Start of Block

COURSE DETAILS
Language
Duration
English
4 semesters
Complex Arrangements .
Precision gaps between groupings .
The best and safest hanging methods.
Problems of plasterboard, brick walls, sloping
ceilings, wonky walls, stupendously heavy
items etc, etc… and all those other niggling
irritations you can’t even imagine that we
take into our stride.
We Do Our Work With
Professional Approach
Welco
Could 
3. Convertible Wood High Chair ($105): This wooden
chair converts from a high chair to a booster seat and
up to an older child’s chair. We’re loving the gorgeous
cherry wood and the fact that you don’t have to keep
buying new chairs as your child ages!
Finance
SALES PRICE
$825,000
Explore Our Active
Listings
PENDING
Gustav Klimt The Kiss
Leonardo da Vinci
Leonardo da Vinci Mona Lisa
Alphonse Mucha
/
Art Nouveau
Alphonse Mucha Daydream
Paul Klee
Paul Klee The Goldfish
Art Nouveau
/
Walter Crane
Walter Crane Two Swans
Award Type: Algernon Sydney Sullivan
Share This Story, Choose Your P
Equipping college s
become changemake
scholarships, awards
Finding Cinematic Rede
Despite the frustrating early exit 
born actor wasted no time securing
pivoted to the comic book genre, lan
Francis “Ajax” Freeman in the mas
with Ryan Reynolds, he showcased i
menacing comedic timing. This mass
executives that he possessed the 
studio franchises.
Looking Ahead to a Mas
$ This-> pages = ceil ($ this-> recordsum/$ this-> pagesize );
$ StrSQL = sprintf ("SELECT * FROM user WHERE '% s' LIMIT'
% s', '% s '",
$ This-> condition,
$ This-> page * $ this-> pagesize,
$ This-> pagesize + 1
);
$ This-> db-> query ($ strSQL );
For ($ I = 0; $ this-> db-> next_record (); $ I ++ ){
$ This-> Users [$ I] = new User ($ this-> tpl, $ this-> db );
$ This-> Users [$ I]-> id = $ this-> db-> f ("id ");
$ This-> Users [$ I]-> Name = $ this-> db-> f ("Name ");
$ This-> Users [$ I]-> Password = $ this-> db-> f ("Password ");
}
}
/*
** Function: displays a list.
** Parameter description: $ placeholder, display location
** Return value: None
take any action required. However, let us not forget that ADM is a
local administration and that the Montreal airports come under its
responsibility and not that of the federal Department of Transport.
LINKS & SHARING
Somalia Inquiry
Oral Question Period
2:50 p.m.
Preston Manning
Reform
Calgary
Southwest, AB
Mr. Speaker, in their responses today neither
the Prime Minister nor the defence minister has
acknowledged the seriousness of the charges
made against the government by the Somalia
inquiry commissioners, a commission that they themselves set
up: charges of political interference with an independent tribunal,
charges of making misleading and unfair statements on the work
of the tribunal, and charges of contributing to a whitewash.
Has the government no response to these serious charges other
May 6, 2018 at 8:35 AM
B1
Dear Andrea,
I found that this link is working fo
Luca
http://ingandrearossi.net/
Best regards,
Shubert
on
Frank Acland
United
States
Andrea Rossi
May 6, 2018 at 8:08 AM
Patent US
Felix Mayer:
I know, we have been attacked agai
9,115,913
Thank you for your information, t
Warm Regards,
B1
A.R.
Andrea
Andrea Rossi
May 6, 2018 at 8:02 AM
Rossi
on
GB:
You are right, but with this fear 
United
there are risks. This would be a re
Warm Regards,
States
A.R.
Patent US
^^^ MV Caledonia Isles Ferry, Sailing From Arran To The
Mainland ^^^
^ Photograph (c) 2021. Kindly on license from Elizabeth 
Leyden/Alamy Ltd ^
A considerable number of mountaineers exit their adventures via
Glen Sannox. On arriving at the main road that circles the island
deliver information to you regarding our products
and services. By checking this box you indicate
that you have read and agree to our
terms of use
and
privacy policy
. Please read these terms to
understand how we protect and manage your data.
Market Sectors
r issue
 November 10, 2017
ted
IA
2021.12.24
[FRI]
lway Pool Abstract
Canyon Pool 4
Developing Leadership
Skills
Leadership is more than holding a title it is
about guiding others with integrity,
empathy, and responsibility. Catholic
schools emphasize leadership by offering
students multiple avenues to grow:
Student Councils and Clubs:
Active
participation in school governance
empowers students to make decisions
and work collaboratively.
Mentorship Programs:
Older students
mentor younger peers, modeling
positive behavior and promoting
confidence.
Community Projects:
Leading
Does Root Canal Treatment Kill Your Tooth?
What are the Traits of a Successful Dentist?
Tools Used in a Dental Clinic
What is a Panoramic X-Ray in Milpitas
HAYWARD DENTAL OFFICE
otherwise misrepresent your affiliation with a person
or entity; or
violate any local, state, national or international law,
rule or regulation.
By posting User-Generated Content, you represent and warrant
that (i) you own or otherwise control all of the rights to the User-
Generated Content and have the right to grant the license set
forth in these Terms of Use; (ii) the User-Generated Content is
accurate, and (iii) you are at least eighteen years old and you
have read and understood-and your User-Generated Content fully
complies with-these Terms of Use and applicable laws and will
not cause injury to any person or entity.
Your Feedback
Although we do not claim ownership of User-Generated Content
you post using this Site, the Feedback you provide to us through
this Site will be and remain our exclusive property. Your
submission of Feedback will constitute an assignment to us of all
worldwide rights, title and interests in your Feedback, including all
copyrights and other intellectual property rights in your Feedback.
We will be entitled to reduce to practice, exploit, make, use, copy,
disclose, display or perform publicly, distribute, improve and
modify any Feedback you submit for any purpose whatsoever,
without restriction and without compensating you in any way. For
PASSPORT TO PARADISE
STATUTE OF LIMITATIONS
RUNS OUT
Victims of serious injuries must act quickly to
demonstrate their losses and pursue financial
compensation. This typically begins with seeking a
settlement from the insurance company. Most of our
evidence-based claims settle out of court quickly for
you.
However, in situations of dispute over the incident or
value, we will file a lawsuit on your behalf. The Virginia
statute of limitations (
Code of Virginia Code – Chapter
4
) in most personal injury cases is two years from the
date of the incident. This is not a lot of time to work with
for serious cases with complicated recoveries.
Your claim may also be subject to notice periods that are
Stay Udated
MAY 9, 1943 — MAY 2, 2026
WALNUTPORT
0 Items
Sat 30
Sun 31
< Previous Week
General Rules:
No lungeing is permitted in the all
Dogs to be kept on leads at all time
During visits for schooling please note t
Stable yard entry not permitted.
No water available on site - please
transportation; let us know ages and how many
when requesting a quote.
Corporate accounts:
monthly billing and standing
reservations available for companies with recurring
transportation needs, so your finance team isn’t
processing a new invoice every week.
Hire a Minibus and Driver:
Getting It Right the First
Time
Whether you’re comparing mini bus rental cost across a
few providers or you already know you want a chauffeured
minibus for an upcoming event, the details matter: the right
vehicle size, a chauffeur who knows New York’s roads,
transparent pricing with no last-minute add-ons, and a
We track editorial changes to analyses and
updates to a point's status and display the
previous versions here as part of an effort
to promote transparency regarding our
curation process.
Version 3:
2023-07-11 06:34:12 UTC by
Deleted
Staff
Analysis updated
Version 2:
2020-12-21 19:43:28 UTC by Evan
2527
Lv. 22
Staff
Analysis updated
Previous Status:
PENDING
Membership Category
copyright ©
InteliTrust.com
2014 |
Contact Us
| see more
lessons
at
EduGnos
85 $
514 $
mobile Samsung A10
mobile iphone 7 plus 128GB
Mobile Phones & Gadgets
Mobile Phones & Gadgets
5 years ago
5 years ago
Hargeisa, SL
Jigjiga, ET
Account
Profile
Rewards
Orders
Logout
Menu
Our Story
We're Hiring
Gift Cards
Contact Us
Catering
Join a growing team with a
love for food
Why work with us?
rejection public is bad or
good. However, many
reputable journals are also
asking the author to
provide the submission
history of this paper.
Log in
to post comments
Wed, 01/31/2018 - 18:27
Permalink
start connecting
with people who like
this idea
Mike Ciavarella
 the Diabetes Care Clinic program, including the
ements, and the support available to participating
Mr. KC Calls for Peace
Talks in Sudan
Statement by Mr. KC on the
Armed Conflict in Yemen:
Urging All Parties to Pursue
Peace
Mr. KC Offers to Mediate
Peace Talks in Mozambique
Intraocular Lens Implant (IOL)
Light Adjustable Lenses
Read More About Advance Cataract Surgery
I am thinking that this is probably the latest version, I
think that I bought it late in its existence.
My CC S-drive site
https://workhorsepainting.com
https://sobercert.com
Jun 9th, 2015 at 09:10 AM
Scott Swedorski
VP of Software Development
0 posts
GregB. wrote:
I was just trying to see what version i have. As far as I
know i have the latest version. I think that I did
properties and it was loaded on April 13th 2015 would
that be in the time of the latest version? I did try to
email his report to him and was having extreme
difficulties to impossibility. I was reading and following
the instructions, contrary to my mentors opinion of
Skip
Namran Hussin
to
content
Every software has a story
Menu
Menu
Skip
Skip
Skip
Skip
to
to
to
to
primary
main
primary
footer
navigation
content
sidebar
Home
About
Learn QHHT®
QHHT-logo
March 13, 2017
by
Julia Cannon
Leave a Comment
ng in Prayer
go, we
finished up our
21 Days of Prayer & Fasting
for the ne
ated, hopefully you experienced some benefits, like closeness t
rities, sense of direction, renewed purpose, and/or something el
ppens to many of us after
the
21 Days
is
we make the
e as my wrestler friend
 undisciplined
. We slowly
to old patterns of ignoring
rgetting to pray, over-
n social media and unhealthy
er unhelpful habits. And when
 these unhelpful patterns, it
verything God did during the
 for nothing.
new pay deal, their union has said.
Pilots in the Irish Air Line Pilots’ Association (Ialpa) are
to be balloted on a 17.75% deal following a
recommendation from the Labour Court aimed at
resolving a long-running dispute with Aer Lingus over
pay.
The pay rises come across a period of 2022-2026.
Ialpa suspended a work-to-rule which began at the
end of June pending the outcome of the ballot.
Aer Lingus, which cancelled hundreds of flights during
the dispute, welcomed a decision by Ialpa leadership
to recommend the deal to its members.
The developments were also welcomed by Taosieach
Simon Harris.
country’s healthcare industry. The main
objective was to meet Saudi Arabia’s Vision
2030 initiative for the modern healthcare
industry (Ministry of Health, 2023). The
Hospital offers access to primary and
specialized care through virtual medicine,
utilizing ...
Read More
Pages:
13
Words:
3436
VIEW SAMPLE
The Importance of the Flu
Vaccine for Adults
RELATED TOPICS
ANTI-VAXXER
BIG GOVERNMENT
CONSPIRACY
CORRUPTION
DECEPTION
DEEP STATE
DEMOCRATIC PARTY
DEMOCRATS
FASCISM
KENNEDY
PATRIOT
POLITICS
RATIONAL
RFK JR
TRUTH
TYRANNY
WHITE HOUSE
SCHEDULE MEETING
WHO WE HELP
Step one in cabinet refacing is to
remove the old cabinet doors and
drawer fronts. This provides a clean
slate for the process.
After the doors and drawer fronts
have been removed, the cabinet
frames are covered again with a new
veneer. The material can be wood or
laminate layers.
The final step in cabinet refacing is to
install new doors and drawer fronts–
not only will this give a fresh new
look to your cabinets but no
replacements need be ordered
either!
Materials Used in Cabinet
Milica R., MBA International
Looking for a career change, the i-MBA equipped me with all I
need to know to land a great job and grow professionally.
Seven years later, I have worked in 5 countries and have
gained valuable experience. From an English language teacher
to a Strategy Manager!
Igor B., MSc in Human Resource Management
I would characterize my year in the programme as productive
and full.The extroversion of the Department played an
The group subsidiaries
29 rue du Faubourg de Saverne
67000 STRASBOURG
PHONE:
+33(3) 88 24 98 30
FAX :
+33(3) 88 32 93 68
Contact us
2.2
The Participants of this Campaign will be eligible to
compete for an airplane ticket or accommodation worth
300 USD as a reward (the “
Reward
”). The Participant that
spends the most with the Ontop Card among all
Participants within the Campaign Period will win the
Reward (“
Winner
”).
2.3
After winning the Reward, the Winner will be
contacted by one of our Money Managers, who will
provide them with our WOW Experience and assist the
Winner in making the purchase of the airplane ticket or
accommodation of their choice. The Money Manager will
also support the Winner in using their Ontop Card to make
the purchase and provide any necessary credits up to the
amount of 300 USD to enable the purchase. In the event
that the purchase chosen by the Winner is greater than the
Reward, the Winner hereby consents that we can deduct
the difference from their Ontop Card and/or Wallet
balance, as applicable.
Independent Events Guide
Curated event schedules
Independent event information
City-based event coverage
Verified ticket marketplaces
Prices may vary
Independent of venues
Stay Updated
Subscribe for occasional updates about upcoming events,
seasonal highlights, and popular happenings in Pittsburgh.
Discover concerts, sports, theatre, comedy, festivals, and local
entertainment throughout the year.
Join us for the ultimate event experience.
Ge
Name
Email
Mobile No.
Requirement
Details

End of Block

#### [PROBLEM TO SOLVE]
Copy the material above from its first line through the line containing "Alphonse Mucha Daydream", with both ends included and each line kept unchanged.

#### [ANSWER]
COURSE DETAILS
Language
Duration
English
4 semesters
Complex Arrangements .
Precision gaps between groupings .
The best and safest hanging methods.
Problems of plasterboard, brick walls, sloping
ceilings, wonky walls, stupendously heavy
items etc, etc… and all those other niggling
irritations you can’t even imagine that we
take into our stride.
We Do Our Work With
Professional Approach
Welco
Could 
3. Convertible Wood High Chair ($105): This wooden
chair converts from a high chair to a booster seat and
up to an older child’s chair. We’re loving the gorgeous
cherry wood and the fact that you don’t have to keep
buying new chairs as your child ages!
Finance
SALES PRICE
$825,000
Explore Our Active
Listings
PENDING
Gustav Klimt The Kiss
Leonardo da Vinci
Leonardo da Vinci Mona Lisa
Alphonse Mucha
/
Art Nouveau
Alphonse Mucha Daydream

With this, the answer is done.